Thursday 16th May 2024

The FTT has recently issued its decision in a case involving the acquisition of a residential property by a company from its director and whether it was for the purpose of its property development trade.

In Investment and Securities Trust Ltd v HMRC [2024 UKFTT 230 TC], IST had claimed property development trade relief from ATED and the higher rate of SDLT.  HMRC subsequently issued IST with assessments to additional SDLT [15% instead of 7%] and closure notices in respect of ATED returns as the result of an option agreement to purchase the property.

The property owner and occupier was a director of IST. In 2014, the property was in a state of disrepair and would have required a substantial outlay of funds to refurbish. Given this and the director’s financial situation and health issues, she decided to sell the property.

IST decided it should acquire the property as it represented a good development opportunity with a redevelopment conversion adding significant value to the property. However, IST did not have the funds to purchase the property outright and did not want to finance the purchase with debt as the property would not have generated any income during the lengthy planning phase.

An option agreement was proposed for the purchase which set the exercise price at the open market price of the property, being £9,300,000 and an option premium of £4,650,000. IST considered that unless it paid some money upfront, the director would have sold the property on the open market.

Given the option agreement, it was subsequently accepted by HMRC that incorrect amounts of ATED had been charged in the three closure notices which should have referred to the option premium of £4,650,000 rather than the full exercise price of £9,300,000.

IST maintained that it was clear from the evidence that IST’s property development trade was the exclusive purpose behind the purchase of the property.

Whilst HMRC accepted that IST had carried on a property development trade between March 2014 and January 2020, it did not accept that the property interest was held exclusively for the purpose of the property and development trade. It contended there were additional purposes for the purchase such that the pursuit of the property development trade was not an exclusive purpose. These other purposes were to give IST more time to raise funds for the purchase and development of the property; to assist with the director’s need for funds, to prevent the sale of the property to a third party and to provide the director with somewhere to live while she looked for a new home.

The issues before the FTT were whether (i) the option was acquired exclusively for the purpose of the property development trade, and (ii) was the director as a non qualifying individual permitted to occupy the property.

With regard to (i), the FTT agreed with HMRC and held that IST had three other purposes for acquiring the property via the option agreement which meant that its appeal failed as the property was not acquired “exclusively” for one of the specified purposes.

Given its decision on issue (i), the FTT held that it was not required to make a decision on whether the director was permitted to occupy the property. However, the FTT did decide that the option did not grant IST any possession over the property and did not give it the ability to influence or decide whether or not the director occupied the property. The director occupied the property as of right in her capacity as freeholder which then ceased in January 2020 when IST acquired the freehold and she moved out.

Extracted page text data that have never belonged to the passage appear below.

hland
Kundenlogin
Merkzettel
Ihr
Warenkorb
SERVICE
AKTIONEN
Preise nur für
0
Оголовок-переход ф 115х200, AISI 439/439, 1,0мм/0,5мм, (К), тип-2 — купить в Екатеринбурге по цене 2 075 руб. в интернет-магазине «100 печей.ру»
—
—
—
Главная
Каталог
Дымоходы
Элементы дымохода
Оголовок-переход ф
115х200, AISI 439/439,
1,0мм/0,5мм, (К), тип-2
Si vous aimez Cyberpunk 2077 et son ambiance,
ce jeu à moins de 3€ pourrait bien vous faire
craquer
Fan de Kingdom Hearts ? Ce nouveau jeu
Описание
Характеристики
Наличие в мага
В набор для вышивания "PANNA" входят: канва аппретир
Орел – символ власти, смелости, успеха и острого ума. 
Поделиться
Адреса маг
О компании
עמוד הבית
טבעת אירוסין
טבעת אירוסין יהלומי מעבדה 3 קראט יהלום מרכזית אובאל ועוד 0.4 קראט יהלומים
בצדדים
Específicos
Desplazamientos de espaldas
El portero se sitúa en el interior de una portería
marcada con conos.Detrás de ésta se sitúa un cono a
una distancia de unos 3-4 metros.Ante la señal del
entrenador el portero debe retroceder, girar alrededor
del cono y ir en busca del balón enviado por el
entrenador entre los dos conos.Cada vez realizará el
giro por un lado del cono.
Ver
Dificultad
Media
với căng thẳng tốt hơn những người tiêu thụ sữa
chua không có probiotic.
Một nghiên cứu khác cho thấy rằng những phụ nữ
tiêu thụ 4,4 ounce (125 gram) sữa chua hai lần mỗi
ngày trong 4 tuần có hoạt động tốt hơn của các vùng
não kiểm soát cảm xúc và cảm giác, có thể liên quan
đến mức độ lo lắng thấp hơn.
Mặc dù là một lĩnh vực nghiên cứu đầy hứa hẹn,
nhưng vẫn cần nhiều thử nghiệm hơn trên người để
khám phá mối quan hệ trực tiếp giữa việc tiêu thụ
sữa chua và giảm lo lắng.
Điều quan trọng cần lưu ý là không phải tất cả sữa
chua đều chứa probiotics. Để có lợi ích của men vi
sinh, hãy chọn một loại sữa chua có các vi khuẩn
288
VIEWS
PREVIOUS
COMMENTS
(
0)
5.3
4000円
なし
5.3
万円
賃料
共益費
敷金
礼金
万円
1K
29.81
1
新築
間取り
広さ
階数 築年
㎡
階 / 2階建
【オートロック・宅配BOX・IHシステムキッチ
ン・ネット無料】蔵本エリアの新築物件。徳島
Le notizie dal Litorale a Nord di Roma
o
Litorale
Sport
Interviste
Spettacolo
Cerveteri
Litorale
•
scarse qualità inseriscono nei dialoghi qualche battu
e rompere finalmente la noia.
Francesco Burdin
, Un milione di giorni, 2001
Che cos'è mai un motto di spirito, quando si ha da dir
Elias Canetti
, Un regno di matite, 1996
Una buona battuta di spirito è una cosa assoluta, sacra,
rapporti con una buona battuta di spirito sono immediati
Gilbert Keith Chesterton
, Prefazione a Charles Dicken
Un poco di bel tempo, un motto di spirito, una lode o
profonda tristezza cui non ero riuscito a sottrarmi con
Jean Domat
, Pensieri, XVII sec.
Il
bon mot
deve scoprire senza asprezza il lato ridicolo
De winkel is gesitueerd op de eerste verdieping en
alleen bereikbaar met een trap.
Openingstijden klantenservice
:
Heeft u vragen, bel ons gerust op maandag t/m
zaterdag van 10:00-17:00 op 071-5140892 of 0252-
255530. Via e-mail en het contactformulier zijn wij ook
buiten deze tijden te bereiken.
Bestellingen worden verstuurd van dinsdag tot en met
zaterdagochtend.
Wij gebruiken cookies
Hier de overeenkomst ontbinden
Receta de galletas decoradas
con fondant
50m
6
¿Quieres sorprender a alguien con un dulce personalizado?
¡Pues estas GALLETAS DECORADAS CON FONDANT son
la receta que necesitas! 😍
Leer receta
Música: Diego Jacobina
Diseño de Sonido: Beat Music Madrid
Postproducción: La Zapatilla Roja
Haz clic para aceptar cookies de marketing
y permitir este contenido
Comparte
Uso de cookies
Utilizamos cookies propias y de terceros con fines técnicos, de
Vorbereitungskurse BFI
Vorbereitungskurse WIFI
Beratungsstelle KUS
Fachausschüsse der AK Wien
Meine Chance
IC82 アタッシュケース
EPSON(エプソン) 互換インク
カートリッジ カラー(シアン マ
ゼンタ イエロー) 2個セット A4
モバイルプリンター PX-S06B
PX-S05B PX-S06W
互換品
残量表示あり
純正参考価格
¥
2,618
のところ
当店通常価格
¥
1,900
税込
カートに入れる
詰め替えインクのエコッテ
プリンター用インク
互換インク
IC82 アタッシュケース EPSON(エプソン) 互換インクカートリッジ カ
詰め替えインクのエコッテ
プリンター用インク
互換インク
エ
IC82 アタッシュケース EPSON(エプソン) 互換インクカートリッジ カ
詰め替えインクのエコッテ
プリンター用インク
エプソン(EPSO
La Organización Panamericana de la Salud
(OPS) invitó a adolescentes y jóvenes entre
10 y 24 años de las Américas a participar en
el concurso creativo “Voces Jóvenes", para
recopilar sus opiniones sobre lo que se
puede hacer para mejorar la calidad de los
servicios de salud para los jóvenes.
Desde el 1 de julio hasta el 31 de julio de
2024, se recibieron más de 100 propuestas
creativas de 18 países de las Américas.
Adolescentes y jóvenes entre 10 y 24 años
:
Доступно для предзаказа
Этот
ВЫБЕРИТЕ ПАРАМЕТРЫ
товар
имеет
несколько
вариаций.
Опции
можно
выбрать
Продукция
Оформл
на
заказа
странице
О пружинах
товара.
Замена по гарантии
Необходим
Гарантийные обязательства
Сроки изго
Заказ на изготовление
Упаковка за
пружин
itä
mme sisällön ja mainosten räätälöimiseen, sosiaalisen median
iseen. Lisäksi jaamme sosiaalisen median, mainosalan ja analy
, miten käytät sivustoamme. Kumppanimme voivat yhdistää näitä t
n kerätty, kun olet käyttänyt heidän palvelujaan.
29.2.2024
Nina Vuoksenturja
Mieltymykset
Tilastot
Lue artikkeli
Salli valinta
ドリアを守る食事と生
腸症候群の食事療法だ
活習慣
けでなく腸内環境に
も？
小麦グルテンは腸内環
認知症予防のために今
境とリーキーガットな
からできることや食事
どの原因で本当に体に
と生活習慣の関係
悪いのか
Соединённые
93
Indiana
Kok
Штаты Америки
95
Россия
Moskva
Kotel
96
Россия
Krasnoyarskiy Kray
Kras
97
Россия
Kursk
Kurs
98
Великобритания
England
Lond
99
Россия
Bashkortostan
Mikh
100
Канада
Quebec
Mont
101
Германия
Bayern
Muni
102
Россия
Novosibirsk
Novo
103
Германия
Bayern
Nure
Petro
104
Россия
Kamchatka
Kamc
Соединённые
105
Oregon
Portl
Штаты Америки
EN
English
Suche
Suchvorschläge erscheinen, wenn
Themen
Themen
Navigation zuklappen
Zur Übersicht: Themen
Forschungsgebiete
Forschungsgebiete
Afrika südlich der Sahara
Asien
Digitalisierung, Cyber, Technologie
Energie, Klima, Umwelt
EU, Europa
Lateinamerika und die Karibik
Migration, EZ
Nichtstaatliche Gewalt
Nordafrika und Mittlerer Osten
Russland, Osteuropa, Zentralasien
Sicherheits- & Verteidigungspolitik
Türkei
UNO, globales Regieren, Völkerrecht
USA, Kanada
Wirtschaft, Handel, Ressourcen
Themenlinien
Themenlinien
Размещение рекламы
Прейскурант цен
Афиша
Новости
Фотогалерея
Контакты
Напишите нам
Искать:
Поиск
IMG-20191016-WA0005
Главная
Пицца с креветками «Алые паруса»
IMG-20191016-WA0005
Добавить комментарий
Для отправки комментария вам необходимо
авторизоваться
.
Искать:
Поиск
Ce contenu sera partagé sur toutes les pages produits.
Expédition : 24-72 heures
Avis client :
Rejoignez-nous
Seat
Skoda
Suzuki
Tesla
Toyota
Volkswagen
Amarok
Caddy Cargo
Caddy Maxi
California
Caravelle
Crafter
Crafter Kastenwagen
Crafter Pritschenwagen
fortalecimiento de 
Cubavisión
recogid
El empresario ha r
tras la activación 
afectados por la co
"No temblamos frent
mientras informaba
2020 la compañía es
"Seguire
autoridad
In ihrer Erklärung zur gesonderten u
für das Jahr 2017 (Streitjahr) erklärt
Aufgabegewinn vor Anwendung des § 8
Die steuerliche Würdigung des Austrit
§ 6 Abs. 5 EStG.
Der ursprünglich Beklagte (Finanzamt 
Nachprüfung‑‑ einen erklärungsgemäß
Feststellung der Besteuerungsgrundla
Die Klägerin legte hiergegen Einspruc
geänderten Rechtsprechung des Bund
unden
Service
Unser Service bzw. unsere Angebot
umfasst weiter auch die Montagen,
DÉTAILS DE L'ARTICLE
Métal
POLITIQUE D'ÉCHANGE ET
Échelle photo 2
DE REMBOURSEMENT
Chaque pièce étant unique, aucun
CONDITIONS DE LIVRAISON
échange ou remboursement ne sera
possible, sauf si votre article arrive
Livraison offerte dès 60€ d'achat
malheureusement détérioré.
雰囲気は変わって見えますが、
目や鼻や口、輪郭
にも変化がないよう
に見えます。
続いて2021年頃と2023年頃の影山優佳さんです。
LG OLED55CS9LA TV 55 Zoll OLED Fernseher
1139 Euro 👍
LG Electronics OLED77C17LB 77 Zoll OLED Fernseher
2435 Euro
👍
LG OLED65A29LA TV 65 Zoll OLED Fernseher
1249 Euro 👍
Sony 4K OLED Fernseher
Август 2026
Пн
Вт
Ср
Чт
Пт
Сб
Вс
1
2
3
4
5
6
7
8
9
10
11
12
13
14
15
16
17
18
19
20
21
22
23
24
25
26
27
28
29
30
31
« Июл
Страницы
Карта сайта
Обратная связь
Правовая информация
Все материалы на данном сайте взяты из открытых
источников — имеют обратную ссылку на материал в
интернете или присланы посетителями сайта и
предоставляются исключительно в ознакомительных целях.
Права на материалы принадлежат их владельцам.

The FTT noted that HMRC had contended “that, by voluntarily entering into an agreement which allowed, or did not prevent, the occupation, the director was permitted to occupy the property”. However, the FTT did not find “any support for such an interpretation of “permitted” in established case law.  Whilst the taxpayer must show that it did not permit a “non-qualifying individual” to occupy the property, the director’s occupation of the property was as of right as the freeholder.  This was beyond IST’s control and so it cannot have permitted the occupation.

The FTT accordingly dismissed IST’s appeal, found that the acquisition of the option to purchase the property was chargeable to SDLT at the higher rate of 15%, and IST was not entitled to relief from ATED.